Bombo Railway Station is of historical significance as a station originally built as a terminus for the isolated section of the Illawarra Line (Scarborough to Bombo) from 1887, retaining 1887 weatherboard platform building, out-of-room, remnant early platform foundations and brick paved platform surface, and 1925 signal box with its original signals. The landscape setting of Bombo Railway Station with its isolation, immediate ocean frontage and extensive views in all directions, is of historical significance as it features in numerous historical photographs.

The place is important in demonstrating aesthetic characteristics and/or a high degree of creative or technical achievement in New South Wales.
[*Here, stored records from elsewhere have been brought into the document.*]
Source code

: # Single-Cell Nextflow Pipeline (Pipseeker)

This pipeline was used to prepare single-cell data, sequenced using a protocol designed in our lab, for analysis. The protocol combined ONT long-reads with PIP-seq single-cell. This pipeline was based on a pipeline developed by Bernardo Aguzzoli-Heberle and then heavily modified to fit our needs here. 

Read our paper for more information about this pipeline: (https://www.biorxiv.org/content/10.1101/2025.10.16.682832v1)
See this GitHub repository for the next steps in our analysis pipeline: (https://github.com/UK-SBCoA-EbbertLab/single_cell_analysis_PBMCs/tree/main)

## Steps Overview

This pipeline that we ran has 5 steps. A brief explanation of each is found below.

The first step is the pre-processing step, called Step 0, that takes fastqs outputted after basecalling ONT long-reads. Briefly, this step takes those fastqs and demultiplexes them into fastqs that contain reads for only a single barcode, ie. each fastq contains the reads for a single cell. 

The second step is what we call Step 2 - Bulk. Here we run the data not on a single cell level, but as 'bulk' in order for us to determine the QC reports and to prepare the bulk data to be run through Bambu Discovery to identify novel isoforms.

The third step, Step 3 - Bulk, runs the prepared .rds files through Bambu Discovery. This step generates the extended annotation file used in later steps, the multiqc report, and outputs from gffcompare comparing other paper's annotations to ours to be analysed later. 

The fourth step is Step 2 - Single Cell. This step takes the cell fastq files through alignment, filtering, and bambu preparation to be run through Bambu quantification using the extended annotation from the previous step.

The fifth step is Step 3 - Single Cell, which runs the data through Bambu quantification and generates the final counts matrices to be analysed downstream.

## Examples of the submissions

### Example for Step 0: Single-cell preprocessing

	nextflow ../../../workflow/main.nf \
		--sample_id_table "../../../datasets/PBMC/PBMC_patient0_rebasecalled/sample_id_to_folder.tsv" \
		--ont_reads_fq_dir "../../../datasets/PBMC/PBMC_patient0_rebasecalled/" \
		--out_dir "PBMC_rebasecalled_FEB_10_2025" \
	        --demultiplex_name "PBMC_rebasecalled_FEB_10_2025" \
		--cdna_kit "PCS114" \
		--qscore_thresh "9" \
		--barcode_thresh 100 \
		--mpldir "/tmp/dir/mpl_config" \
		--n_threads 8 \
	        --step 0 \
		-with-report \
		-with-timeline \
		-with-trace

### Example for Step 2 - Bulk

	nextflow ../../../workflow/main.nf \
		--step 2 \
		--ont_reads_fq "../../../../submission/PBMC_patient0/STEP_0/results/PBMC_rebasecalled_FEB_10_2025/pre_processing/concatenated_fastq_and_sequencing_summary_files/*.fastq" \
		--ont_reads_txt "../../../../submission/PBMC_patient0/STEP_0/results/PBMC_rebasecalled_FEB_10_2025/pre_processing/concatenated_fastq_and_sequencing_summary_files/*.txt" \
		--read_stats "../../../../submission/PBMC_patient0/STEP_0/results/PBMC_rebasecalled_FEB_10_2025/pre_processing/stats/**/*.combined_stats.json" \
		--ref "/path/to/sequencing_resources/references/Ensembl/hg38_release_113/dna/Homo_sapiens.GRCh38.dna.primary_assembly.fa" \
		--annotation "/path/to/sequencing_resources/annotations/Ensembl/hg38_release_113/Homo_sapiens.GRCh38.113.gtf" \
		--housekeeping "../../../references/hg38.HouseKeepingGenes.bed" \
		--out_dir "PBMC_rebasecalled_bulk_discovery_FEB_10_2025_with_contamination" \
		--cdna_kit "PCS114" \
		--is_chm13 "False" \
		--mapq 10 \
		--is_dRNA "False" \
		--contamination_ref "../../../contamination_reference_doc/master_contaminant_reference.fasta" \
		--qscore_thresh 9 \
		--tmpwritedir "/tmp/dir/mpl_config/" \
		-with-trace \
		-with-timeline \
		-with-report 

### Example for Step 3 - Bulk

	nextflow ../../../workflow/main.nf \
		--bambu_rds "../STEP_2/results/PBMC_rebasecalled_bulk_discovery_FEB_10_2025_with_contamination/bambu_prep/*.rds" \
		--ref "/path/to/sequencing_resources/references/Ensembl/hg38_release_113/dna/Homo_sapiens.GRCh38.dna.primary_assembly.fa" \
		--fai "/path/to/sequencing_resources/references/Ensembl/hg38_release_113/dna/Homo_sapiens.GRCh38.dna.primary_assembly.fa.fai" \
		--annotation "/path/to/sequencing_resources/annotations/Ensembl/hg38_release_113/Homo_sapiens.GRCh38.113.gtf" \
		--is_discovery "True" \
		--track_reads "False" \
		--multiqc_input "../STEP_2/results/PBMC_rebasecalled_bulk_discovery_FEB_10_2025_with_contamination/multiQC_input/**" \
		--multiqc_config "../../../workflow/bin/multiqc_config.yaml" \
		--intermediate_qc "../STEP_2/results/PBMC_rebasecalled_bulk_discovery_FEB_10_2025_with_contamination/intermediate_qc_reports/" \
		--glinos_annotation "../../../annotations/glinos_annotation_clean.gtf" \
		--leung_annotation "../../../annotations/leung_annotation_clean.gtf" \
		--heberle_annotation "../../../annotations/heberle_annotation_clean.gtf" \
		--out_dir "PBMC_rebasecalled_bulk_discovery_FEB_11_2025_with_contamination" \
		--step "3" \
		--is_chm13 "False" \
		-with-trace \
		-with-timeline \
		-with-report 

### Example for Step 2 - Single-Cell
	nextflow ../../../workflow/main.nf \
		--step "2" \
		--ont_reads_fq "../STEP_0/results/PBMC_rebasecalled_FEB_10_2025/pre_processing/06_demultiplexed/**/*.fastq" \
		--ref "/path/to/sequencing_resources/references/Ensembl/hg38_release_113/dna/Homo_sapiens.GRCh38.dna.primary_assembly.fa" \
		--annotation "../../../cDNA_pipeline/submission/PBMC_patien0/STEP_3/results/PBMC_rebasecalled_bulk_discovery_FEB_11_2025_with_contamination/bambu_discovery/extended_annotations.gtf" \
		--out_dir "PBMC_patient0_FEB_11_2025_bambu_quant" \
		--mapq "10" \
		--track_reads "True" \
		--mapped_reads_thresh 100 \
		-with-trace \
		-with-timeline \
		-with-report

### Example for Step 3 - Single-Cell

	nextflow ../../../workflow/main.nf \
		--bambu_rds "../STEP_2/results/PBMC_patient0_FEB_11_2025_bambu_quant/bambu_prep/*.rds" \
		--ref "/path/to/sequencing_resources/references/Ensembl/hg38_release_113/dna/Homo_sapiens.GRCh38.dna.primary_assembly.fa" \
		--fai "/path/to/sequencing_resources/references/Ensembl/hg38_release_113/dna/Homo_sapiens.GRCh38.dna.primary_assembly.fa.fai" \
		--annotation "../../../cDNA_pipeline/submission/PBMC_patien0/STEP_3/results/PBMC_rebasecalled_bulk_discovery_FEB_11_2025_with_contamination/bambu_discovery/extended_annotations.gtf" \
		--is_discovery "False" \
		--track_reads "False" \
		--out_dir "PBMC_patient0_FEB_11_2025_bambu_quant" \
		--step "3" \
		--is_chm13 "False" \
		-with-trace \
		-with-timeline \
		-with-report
Bombo Railway Station buildings are of State aesthetic significance as a collection of early (1887-1925) rural platform building including a rare awningless platform building, out of room and concrete drop-slab signal box. Bombo Railway Station is of State aesthetic significance for its outstanding landscape setting with its sense of isolation, basalt escarpment to the west, immediate ocean beach frontage with coastal heath and extensive spectacular views in all directions, including significant views south to Kiama.

The place has a strong or special association with a particular community or cultural group in New South Wales for social, cultural or spiritual reasons.

The place has the potential to contribute to the local community's sense of place, and can provide a connection to the local community's past.

The place possesses uncommon, rare or endangered aspects of the cultural or natural history of New South Wales.

This item is assessed as historically rare. This item is assessed as scientifically rare. This item is assessed as architecturally rare. This item is assessed as socially rare.